The 2009 National Union of Teachers report, Opening Locked Doors—Educational Achievement and White Working Class Young People, had suggested that changing labour markets might explain white working-class disengagement in education: “Thirty years ago a fourteen- or fifteen-year-old working-class young person could walk out of school and into a decent working-class job. That is no longer the case”. Educational underachievement is now more damaging to young people due to this change in labour opportunities over time, and this failure can now consign young boys to a life sentence on the ‘forgotten pile’.
And things do not seem to have improved over the next six years, as a 2015 House of Commons Education Committee on Underachievement in Education by White Working Class Children reported:-
‘White working-class underachievement in education is real and persistent. White children who are eligible for free school meals are consistently the lowest performing group in the country, and the difference between their educational performance and that of their less deprived white peers is larger than for any other ethnic group. The gap exists at age five and widens as children get older. This matters, not least because the nature of the labour market in England has changed and the consequences for young people of low educational achievement are now more dramatic than they may have been in the past.’
However, the NASUWT teachers union felt that “In the context of educational achievement, there was a significant risk that focusing on white working-class underachievement might lead to the assumption that racial discrimination was no longer a problem”. Another committee member Professor Gillborn went further: “It would be very dangerous to slip into a situation where we are only looking at one gender and one ethnicity”.’

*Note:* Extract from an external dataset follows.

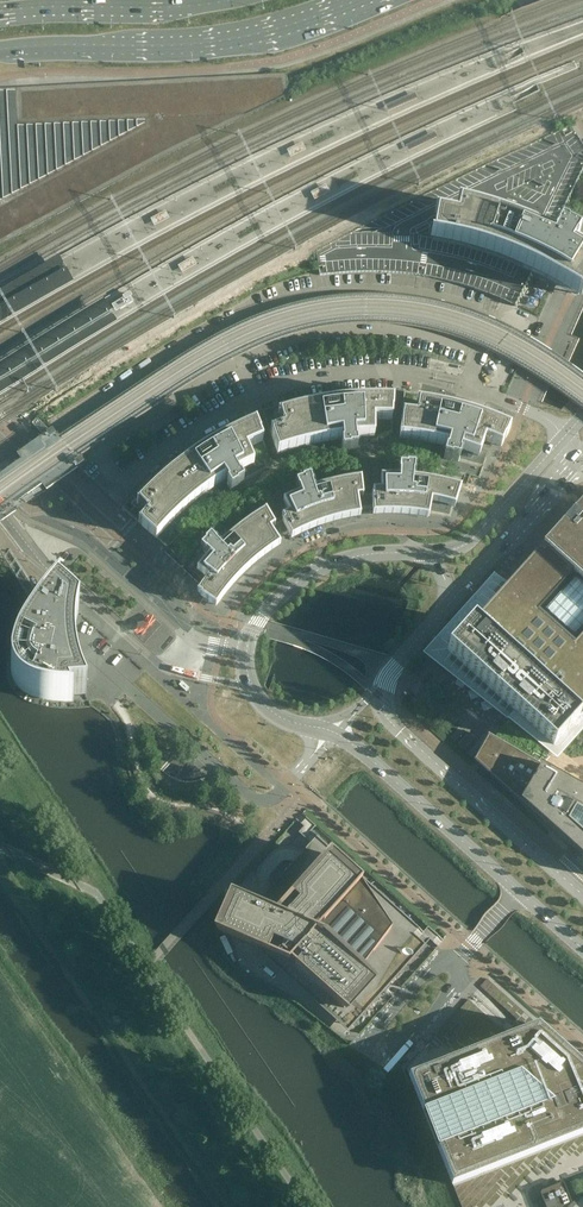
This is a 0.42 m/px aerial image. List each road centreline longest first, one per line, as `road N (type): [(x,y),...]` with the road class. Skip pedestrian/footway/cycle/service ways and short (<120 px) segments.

The Association of School and College Leaders argued that home and family influences on underachievement were particularly significant because young people spent the most of their lives outside of school. Witnesses described factors within this category in terms of aspirations, expectations, access to social capital, parental engagement, time spent doing homework, use of tutors, and parenting skills. The Minister for Education was reported as having similar views: Many of the problems with low attainment in school were felt to be due to factors outside the school gate: parental support, or lack of it; parental aspirations; poverty in the home environment; poor housing; and lack of experience of life. Students spend 18% to 19% of their adolescence in schools. They spend four times as long at home or outside of school as they do in school and this, they claim, has the most significant influence on their aspirations and expectations. Teachers feel they are often blamed for what are parental shortcomings, but that was not an easy fix, whereas throwing money at schools and making them responsible is.
It is easy to demonise the white working classes as having a negative attitude to education when government policy and the welfare system seem to encourage irresponsible behaviour. When children need to be skilled-up to meet the knowledge-based jobs market, many working-class boys are falling seriously behind educationally.
So there we have it. Both politicians and educators have been well aware of the problem for over a decade but do not want to be seen as discriminating in favour of white children, no matter how disadvantaged they are.
In 2019, two top private schools sparked a national race row after rejecting a £1 million scholarship donation intended exclusively for poor white boys.
Dulwich College and Winchester College turned down the gift from philanthropist Sir Bryan Thwaites, 96, fearing it would break equality laws.
Sir Bryan, who had been a scholarship student at both colleges, planned to help disadvantaged, white British boys after studies showed they performed worse academically than almost every other ethnic group.
He aimed to bequeath £400,000 to Dulwich College in south London and £800,000 to Winchester College in Hampshire in his will, in what he hoped would help address ‘the severe national problem of the underperforming white cohort in schools’.
However, Dulwich headmaster, Dr Joe Spencer, rejected the offer saying that the college was “resistant” to donations “made with any ethnic or religious criteria”.
Sir Bryan defended his proposed grant by citing the rapper Stormzy, who had established a Cambridge University scholarship scheme exclusively for black British students earlier that year, with the result that a record number of black students were admitted as undergraduates that year.
“If Cambridge University can accept a much larger donation in support of black students, why cannot I do the same for underprivileged white British?” Sir Bryan argued.
Even former chairman of the Equality and Human Rights Commission, Trevor Phillips, joined the debate, blaming a “lethal cocktail of inverted snobbery, racial victimhood and liberal guilt” for the reluctance to help white boys, whom he described as “today’s educational left-behinds”. Writing in the online magazine Standpoint, he said: “On half a dozen occasions over the past five years, I’ve been asked to advise on whether it is acceptable to offer bursaries or scholarships to one minority group or another. They have become so confused in these “woke” times that liberal guilt rewards schools for favouring the black and brown rich whilst neglecting the white poor. Invariably, I have said yes; but donors remain nervous, and beneficiary institutions are routinely discouraged by their lawyers.”
Ex-Labour MP Frank Field, an expert on social issues and welfare reform, dubbed the refusal as racist against white boys and said the gift wouldn’t have been rejected had it been for any other ethnicity.
Sir Bryan, like Stormzy, wanted his money to go to people of his own background: poor but talented white British boys, but worn down by the furore, the 96-year-old was persuaded to donate to state schools, which means it will probably benefit the children of immigrants most.
The 2021 Education Committee report had concluded by urging the government to take steps to ensure disadvantaged white students fulfil their potential.
These ‘steps’ will not be taken any time soon and poor white boys will continue to underperform because whites can never appear as victims and must always be portrayed as oppressors in order to maintain the fiction of White Privilege – even if it this results in sacrificing many working-class children’s futures.